What are some of the considerations that you need to make when implementing ISR?
When you develop your site locally you only have one server running, but when you host your Next.js site in production then you may have multiple load balanced servers. When you deploy a Next site that uses Server Side Rendering (SSR) or Static Site Generation (SSG) you generally build the site and then copy the same code across the different servers.
When you use ISR, you need to consider that the cached or static page is generated in the .next
directory on each server. Therefore, a static version of a page on one server may be different to a version on another server.
You may need to use a shared network drive to keep a single version of the cache across the load balanced servers.
ISR allows you to set a revalidate time, which tells Next that once a cached page is older than the revalidate time then regenerate it. The revalidation is done in the background, which means that the user that requests the page will see an old version of the page. The user who next visits the page will then be presented with the new generated revalidated version of the page.
This is great as it means that the user doesn’t have to wait to be served a page, but if you have pages that don’t get many visits then they may be quite out of date before the page is revalidated for the next user.
If your pages don’t get updated very often then maybe it’s not a big deal and setting a high value for the revalidate time as the content won’t change, but if your content changes often then you might have to set a lower revalidate time.
Next also offers another feature (currently in beta) that allows you to request a page is updated by sending an API request to your Next site.

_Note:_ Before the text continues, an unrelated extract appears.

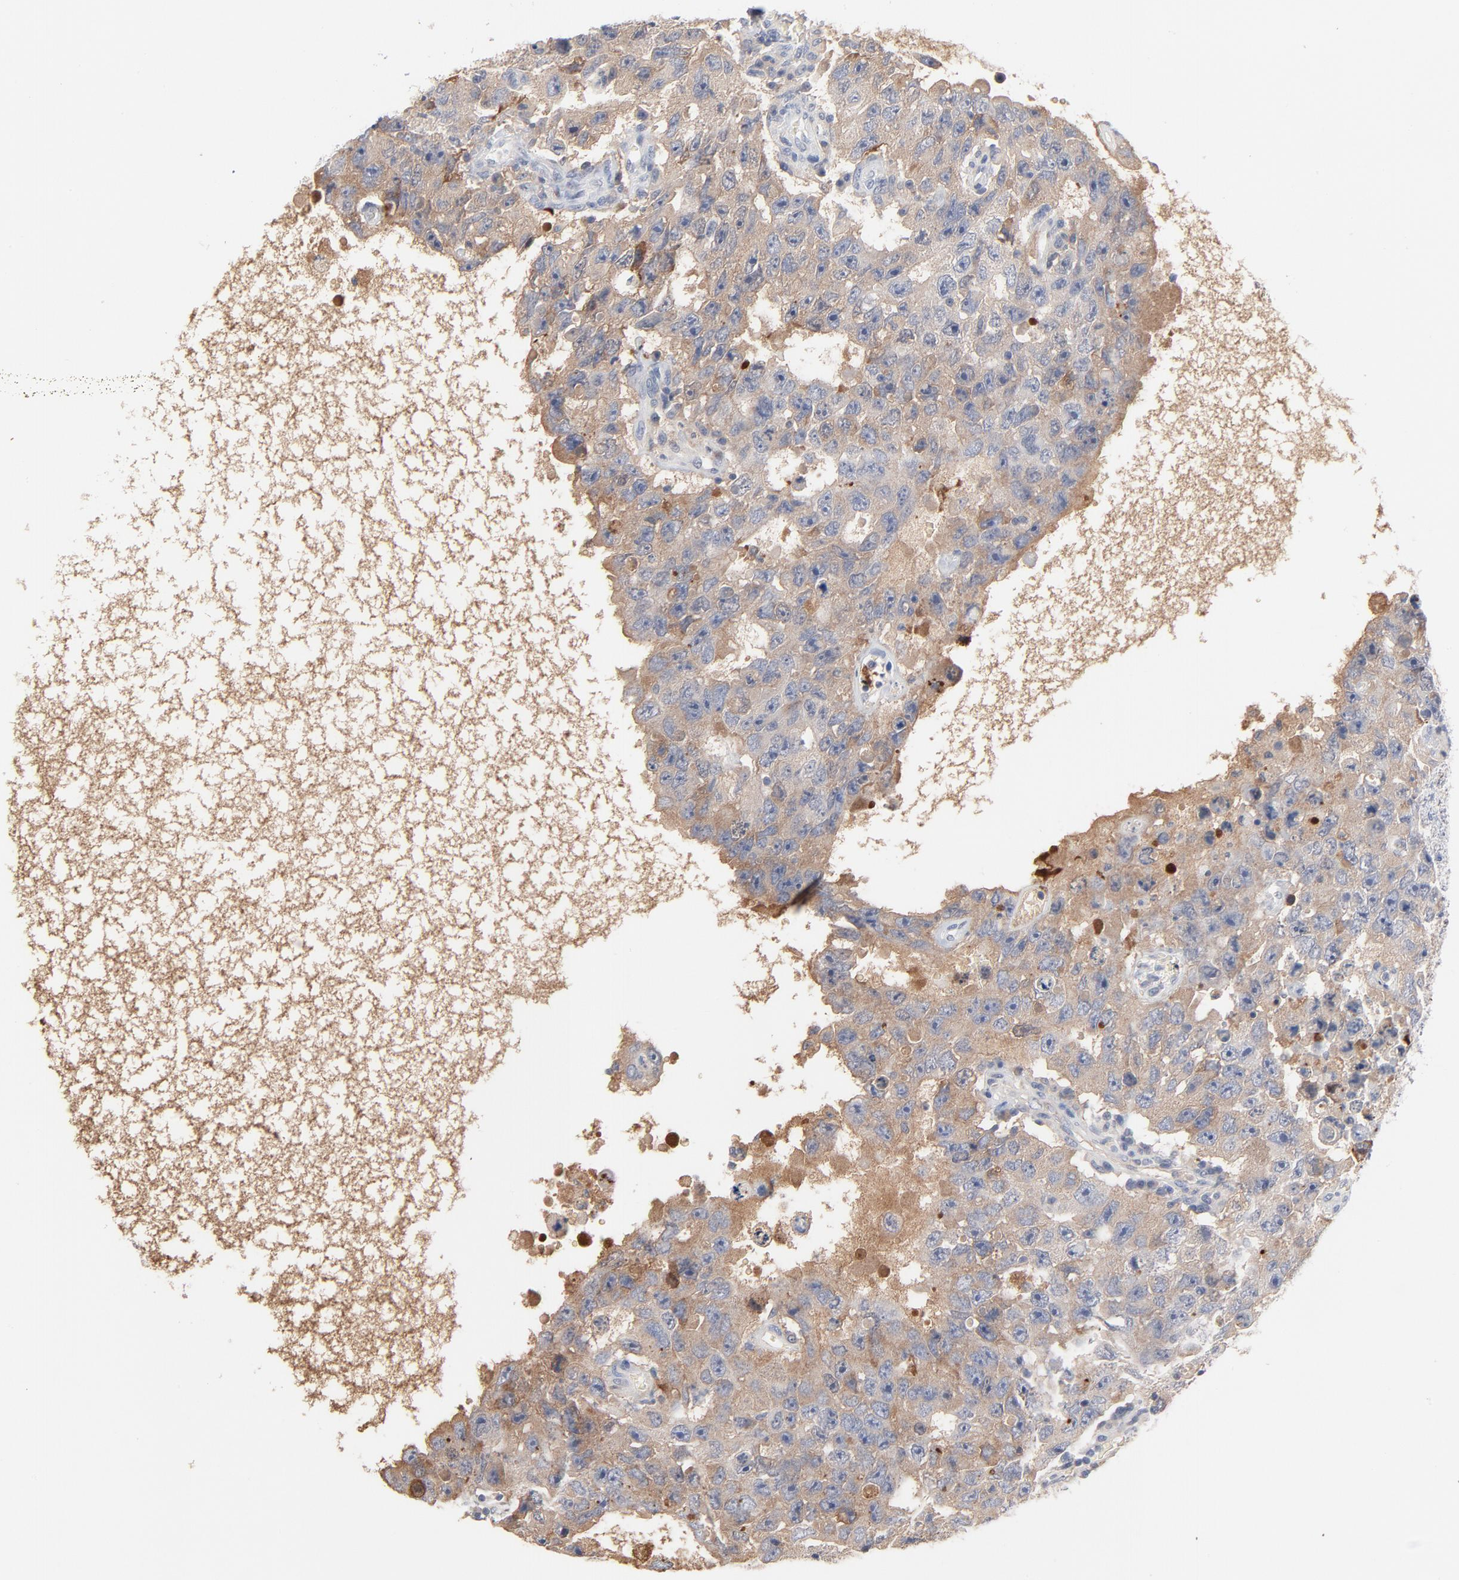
{"staining": {"intensity": "weak", "quantity": "25%-75%", "location": "cytoplasmic/membranous"}, "tissue": "testis cancer", "cell_type": "Tumor cells", "image_type": "cancer", "snomed": [{"axis": "morphology", "description": "Carcinoma, Embryonal, NOS"}, {"axis": "topography", "description": "Testis"}], "caption": "IHC staining of embryonal carcinoma (testis), which demonstrates low levels of weak cytoplasmic/membranous positivity in about 25%-75% of tumor cells indicating weak cytoplasmic/membranous protein positivity. The staining was performed using DAB (brown) for protein detection and nuclei were counterstained in hematoxylin (blue).", "gene": "SERPINA4", "patient": {"sex": "male", "age": 26}}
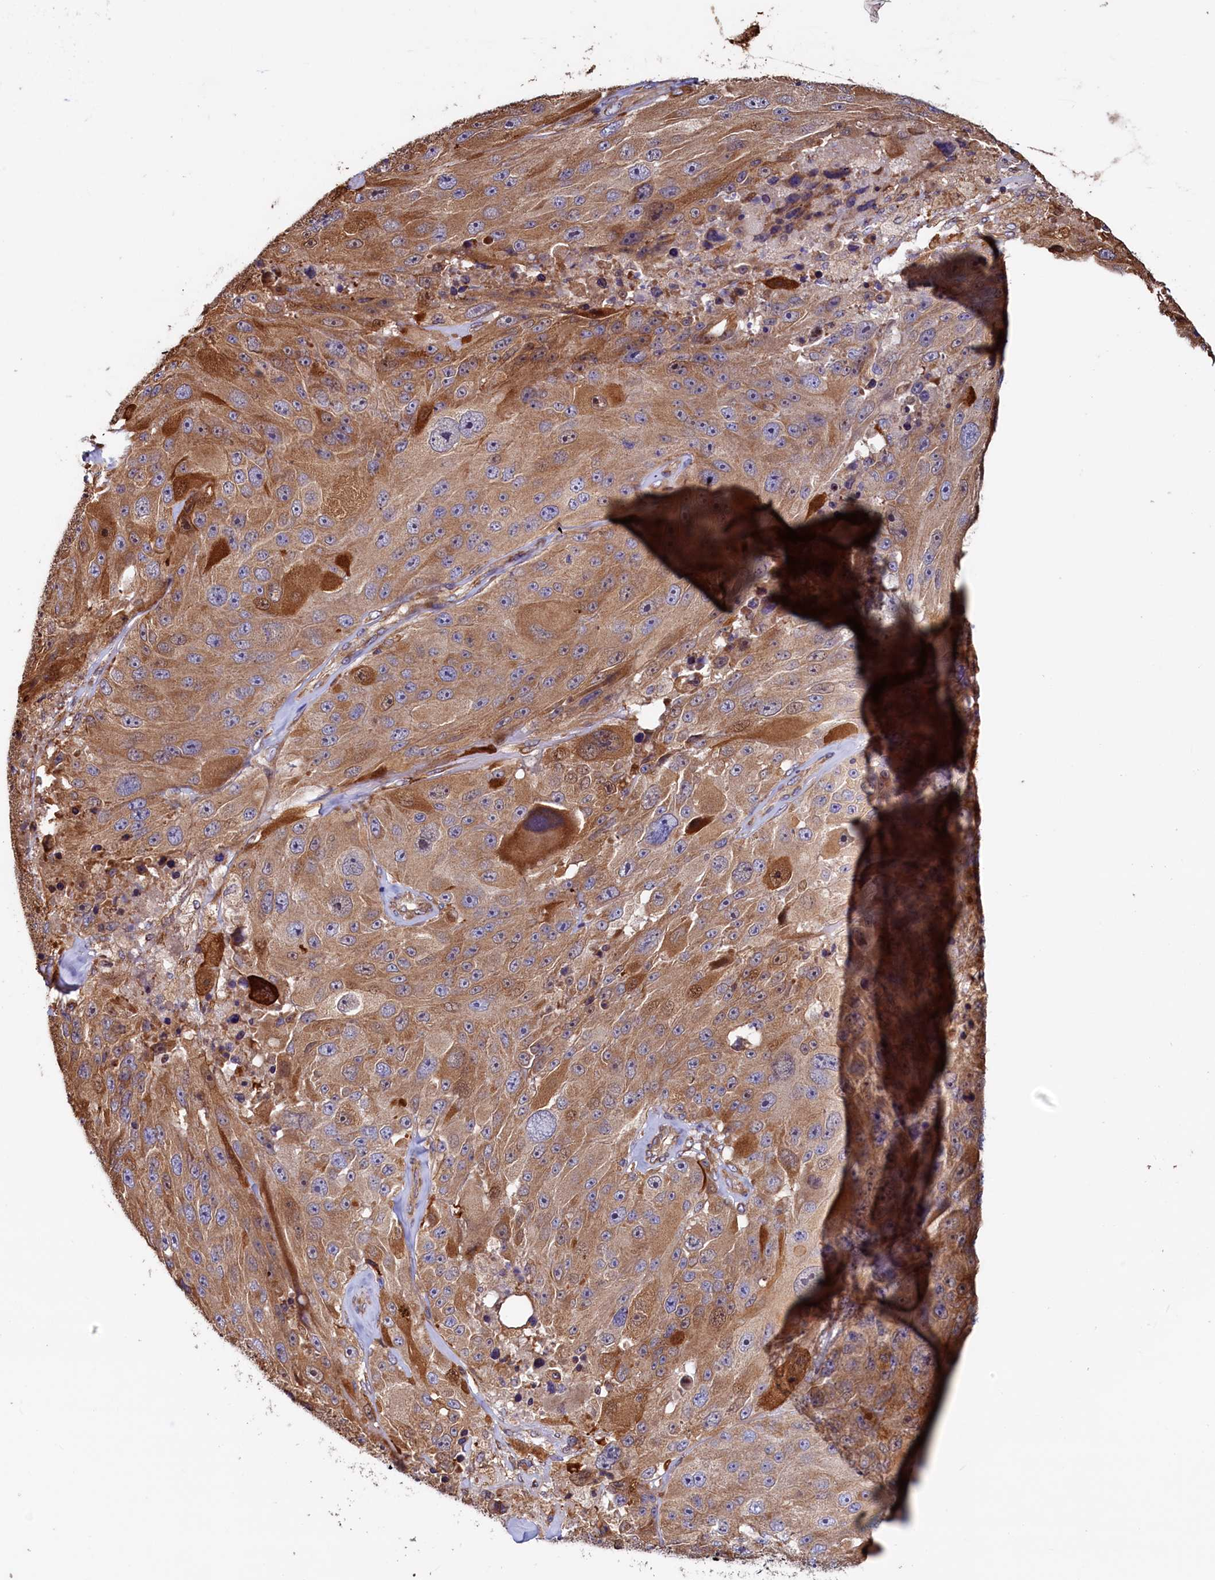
{"staining": {"intensity": "moderate", "quantity": ">75%", "location": "cytoplasmic/membranous"}, "tissue": "melanoma", "cell_type": "Tumor cells", "image_type": "cancer", "snomed": [{"axis": "morphology", "description": "Malignant melanoma, Metastatic site"}, {"axis": "topography", "description": "Lymph node"}], "caption": "Immunohistochemistry photomicrograph of neoplastic tissue: malignant melanoma (metastatic site) stained using immunohistochemistry (IHC) shows medium levels of moderate protein expression localized specifically in the cytoplasmic/membranous of tumor cells, appearing as a cytoplasmic/membranous brown color.", "gene": "ATXN2L", "patient": {"sex": "male", "age": 62}}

This is called on demand revalidation.
When you edit a page in your CMS, you can get it to send an API request to your Next site and ask it to revalidate in the background. This means a user will see the new version of the page straight away, rather than the request after that.
Going back to the previous point about the servers being in sync, if you have load balanced servers then the request will only be sent to one of the servers and the cache will only be updated on one server. You will probably need to have some kind of network storage to keep the .next directory in sync across all the servers. That way, if one server is sent an on demand revalidation request, then it will update the cache for all the servers.
Some pages are single pages, such as a blog post, so when that single page is updated then you can send an on demand revalidate request for that single page and it will be updated. But, what if you edit the blog post title or url? This means that you also need to update the blog homepage too so that also shows the updated title and url.
The blog homepage may be paginated, so you may need to edit all of the blog index pages when a new blog post is added.
You may also have a category page that shows all posts with a particular tag, so these will need to be updated too.
Suddenly, your request to revalidate a single page has turned into multiple requests to revalidate multiple pages. The logic to work out what pages need to be updated can start to get complicated in your CMS.
You may also have a latest posts section on your site in the sidebar or footer of the page. Or have footer links on every page.
Suddenly, changing one link in a footer menu means that you need to ask for all of the pages in your site to be revalidated. As far as I can see, there is no way of doing this currently in Next.
You could queue up all of your url’s in your CMS and then send them all to Next one after the other to get them to revalidate on demand, but you are then sending a lot of traffic to your frontend server, which will then send a lot of traffic back to your CMS to get the page data. If you have a lot of pages and you are not careful about it, you could end up creating a denial of service attack on your own webserver.
I think you need to work out a balance for your own site. Some sites are only updated every few days or so, but others have content regularly updated that could affect multiple or all pages. You need to work out how to best make use of these tools that Next.js have made available to you that balance both the performance benefits of ISR, alongside keeping pages as fresh and up to date as possible.